━━━━━ Extracted information

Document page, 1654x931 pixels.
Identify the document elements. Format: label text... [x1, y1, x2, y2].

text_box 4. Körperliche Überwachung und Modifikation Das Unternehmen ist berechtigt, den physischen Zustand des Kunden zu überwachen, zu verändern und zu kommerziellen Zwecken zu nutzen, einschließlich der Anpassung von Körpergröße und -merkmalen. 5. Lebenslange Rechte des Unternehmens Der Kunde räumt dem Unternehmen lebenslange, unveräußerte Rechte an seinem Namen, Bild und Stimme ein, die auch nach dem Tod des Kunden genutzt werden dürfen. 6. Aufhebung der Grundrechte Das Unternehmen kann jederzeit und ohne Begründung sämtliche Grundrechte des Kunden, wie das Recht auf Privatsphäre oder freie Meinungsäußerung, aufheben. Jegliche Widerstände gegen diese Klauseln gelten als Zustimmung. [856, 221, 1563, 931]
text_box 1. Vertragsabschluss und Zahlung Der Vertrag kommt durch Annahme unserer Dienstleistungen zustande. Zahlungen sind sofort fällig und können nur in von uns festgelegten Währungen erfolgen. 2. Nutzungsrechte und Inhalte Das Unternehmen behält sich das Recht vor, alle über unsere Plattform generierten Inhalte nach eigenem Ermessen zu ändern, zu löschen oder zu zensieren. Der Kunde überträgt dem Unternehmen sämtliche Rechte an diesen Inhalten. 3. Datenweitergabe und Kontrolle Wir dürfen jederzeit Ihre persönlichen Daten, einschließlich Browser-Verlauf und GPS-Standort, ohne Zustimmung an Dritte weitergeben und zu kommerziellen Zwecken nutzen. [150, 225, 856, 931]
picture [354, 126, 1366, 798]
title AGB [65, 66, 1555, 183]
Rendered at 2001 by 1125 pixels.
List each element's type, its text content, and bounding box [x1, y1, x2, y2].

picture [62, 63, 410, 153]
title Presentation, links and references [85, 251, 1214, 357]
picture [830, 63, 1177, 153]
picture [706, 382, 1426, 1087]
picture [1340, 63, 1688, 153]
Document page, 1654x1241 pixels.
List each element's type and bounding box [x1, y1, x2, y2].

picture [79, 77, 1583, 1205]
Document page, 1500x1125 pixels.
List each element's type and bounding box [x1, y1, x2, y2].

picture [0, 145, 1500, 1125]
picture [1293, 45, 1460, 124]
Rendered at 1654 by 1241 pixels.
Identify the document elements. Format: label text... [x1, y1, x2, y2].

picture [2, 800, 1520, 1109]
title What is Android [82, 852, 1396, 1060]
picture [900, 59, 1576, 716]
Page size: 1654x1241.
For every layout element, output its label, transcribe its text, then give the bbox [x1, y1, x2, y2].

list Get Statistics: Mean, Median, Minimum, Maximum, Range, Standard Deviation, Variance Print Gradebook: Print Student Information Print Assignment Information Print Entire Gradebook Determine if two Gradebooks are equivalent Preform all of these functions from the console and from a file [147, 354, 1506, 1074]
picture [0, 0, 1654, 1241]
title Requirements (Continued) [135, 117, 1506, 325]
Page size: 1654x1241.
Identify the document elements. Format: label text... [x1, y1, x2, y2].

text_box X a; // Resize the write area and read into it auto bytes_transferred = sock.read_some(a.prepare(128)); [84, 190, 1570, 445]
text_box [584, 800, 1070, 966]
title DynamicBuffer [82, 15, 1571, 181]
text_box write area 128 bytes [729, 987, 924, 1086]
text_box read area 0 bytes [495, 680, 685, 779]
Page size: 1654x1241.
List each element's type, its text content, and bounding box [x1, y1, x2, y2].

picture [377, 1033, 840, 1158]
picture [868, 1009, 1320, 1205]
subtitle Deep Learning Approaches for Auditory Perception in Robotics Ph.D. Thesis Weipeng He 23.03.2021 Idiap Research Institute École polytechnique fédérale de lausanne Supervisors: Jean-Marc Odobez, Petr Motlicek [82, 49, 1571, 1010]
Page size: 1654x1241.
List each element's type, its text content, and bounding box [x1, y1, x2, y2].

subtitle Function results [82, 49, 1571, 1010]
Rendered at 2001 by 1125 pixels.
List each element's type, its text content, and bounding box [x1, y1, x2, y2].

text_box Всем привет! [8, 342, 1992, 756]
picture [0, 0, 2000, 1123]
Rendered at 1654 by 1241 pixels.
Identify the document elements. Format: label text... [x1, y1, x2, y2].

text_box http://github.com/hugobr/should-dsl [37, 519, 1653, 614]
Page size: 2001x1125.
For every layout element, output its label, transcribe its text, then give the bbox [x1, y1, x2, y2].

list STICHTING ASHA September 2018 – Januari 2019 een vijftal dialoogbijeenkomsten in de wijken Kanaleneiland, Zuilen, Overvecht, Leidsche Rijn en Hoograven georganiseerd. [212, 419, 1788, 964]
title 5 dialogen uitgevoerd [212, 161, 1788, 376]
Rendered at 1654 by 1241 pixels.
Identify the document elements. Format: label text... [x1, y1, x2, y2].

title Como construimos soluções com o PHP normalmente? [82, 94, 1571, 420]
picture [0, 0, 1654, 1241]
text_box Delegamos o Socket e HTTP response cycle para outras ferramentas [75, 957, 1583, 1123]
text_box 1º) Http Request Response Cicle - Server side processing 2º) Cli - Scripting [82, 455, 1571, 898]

━━━━━━━━━━

What is required: Could you reproduce every one of the lines above word for word, leaving none of them out?

Response:
Document page, 1654x931 pixels.
Identify the document elements. Format: label text... [x1, y1, x2, y2].

text_box 4. Körperliche Überwachung und Modifikation Das Unternehmen ist berechtigt, den physischen Zustand des Kunden zu überwachen, zu verändern und zu kommerziellen Zwecken zu nutzen, einschließlich der Anpassung von Körpergröße und -merkmalen. 5. Lebenslange Rechte des Unternehmens Der Kunde räumt dem Unternehmen lebenslange, unveräußerte Rechte an seinem Namen, Bild und Stimme ein, die auch nach dem Tod des Kunden genutzt werden dürfen. 6. Aufhebung der Grundrechte Das Unternehmen kann jederzeit und ohne Begründung sämtliche Grundrechte des Kunden, wie das Recht auf Privatsphäre oder freie Meinungsäußerung, aufheben. Jegliche Widerstände gegen diese Klauseln gelten als Zustimmung. [856, 221, 1563, 931]
text_box 1. Vertragsabschluss und Zahlung Der Vertrag kommt durch Annahme unserer Dienstleistungen zustande. Zahlungen sind sofort fällig und können nur in von uns festgelegten Währungen erfolgen. 2. Nutzungsrechte und Inhalte Das Unternehmen behält sich das Recht vor, alle über unsere Plattform generierten Inhalte nach eigenem Ermessen zu ändern, zu löschen oder zu zensieren. Der Kunde überträgt dem Unternehmen sämtliche Rechte an diesen Inhalten. 3. Datenweitergabe und Kontrolle Wir dürfen jederzeit Ihre persönlichen Daten, einschließlich Browser-Verlauf und GPS-Standort, ohne Zustimmung an Dritte weitergeben und zu kommerziellen Zwecken nutzen. [150, 225, 856, 931]
picture [354, 126, 1366, 798]
title AGB [65, 66, 1555, 183]
Rendered at 2001 by 1125 pixels.
List each element's type, its text content, and bounding box [x1, y1, x2, y2].

picture [62, 63, 410, 153]
title Presentation, links and references [85, 251, 1214, 357]
picture [830, 63, 1177, 153]
picture [706, 382, 1426, 1087]
picture [1340, 63, 1688, 153]
Document page, 1654x1241 pixels.
List each element's type and bounding box [x1, y1, x2, y2].

picture [79, 77, 1583, 1205]
Document page, 1500x1125 pixels.
List each element's type and bounding box [x1, y1, x2, y2].

picture [0, 145, 1500, 1125]
picture [1293, 45, 1460, 124]
Rendered at 1654 by 1241 pixels.
Identify the document elements. Format: label text... [x1, y1, x2, y2].

picture [2, 800, 1520, 1109]
title What is Android [82, 852, 1396, 1060]
picture [900, 59, 1576, 716]
Page size: 1654x1241.
For every layout element, output its label, transcribe its text, then give the bbox [x1, y1, x2, y2].

list Get Statistics: Mean, Median, Minimum, Maximum, Range, Standard Deviation, Variance Print Gradebook: Print Student Information Print Assignment Information Print Entire Gradebook Determine if two Gradebooks are equivalent Preform all of these functions from the console and from a file [147, 354, 1506, 1074]
picture [0, 0, 1654, 1241]
title Requirements (Continued) [135, 117, 1506, 325]
Page size: 1654x1241.
Identify the document elements. Format: label text... [x1, y1, x2, y2].

text_box X a; // Resize the write area and read into it auto bytes_transferred = sock.read_some(a.prepare(128)); [84, 190, 1570, 445]
text_box [584, 800, 1070, 966]
title DynamicBuffer [82, 15, 1571, 181]
text_box write area 128 bytes [729, 987, 924, 1086]
text_box read area 0 bytes [495, 680, 685, 779]
Page size: 1654x1241.
List each element's type, its text content, and bounding box [x1, y1, x2, y2].

picture [377, 1033, 840, 1158]
picture [868, 1009, 1320, 1205]
subtitle Deep Learning Approaches for Auditory Perception in Robotics Ph.D. Thesis Weipeng He 23.03.2021 Idiap Research Institute École polytechnique fédérale de lausanne Supervisors: Jean-Marc Odobez, Petr Motlicek [82, 49, 1571, 1010]
Page size: 1654x1241.
List each element's type, its text content, and bounding box [x1, y1, x2, y2].

subtitle Function results [82, 49, 1571, 1010]
Rendered at 2001 by 1125 pixels.
List each element's type, its text content, and bounding box [x1, y1, x2, y2].

text_box Всем привет! [8, 342, 1992, 756]
picture [0, 0, 2000, 1123]
Rendered at 1654 by 1241 pixels.
Identify the document elements. Format: label text... [x1, y1, x2, y2].

text_box http://github.com/hugobr/should-dsl [37, 519, 1653, 614]
Page size: 2001x1125.
For every layout element, output its label, transcribe its text, then give the bbox [x1, y1, x2, y2].

list STICHTING ASHA September 2018 – Januari 2019 een vijftal dialoogbijeenkomsten in de wijken Kanaleneiland, Zuilen, Overvecht, Leidsche Rijn en Hoograven georganiseerd. [212, 419, 1788, 964]
title 5 dialogen uitgevoerd [212, 161, 1788, 376]
Rendered at 1654 by 1241 pixels.
Identify the document elements. Format: label text... [x1, y1, x2, y2].

title Como construimos soluções com o PHP normalmente? [82, 94, 1571, 420]
picture [0, 0, 1654, 1241]
text_box Delegamos o Socket e HTTP response cycle para outras ferramentas [75, 957, 1583, 1123]
text_box 1º) Http Request Response Cicle - Server side processing 2º) Cli - Scripting [82, 455, 1571, 898]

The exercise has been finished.